▸ **Activity**:
The entries must be set down again word for word; no pictures belong in the copy.

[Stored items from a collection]
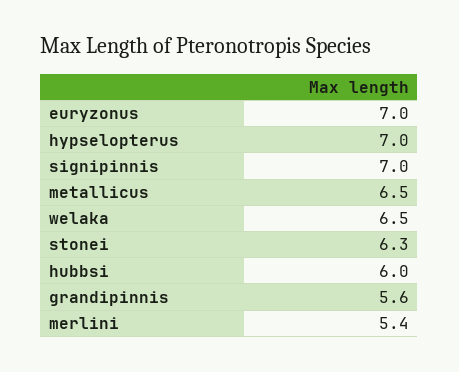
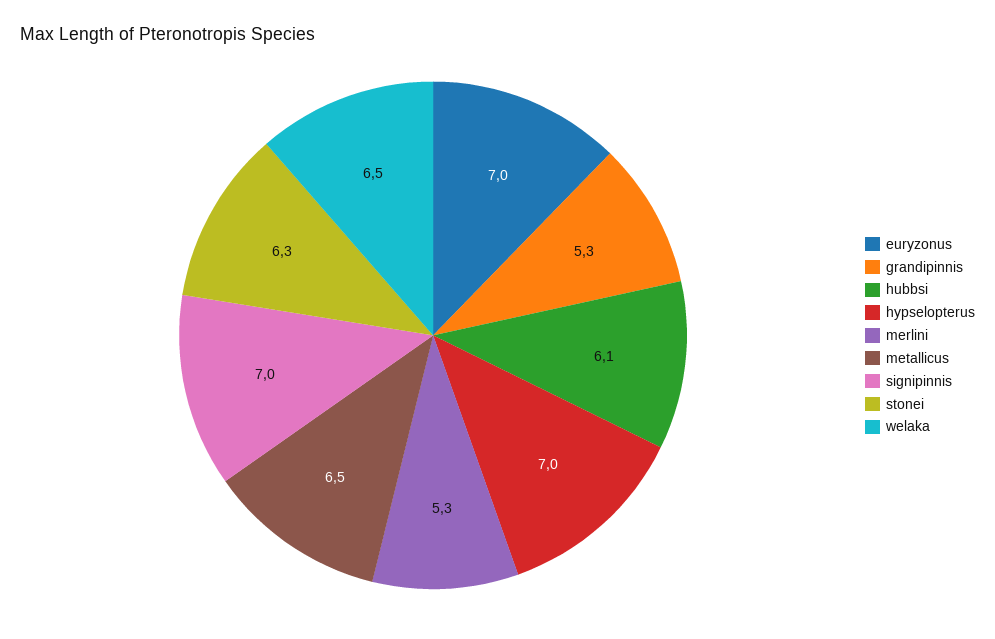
  {
    "euryzonus": 7,
    "hypselopterus": 7,
    "signipinnis": 7,
    "metallicus": 6.5,
    "welaka": 6.5,
    "stonei": 6.3,
-   "hubbsi": 6,
+   "hubbsi": 6.1,
-   "grandipinnis": 5.6,
+   "grandipinnis": 5.3,
-   "merlini": 5.4
+   "merlini": 5.3
  }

▸ **Exercise solution**:
  {
    "euryzonus": 7,
    "hypselopterus": 7,
    "signipinnis": 7,
    "metallicus": 6.5,
    "welaka": 6.5,
    "stonei": 6.3,
-   "hubbsi": 6,
+   "hubbsi": 6.1,
-   "grandipinnis": 5.6,
+   "grandipinnis": 5.3,
-   "merlini": 5.4
+   "merlini": 5.3
  }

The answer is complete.